(Material for this exercise Opens)
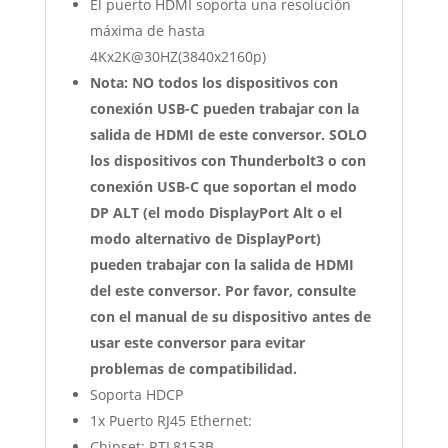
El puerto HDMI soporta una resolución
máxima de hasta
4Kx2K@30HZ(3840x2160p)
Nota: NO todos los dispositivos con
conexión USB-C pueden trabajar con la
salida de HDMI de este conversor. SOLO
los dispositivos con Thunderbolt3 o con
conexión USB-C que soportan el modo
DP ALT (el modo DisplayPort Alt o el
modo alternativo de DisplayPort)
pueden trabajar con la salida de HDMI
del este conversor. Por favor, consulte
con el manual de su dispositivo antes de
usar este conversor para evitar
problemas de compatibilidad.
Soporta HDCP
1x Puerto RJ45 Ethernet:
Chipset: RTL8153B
(Material for this exercise Closes)
**Your goal:** For each line in the data above that contains the string "pueden", extract the line.

**Task solution:**
conexión USB-C pueden trabajar con la
pueden trabajar con la salida de HDMI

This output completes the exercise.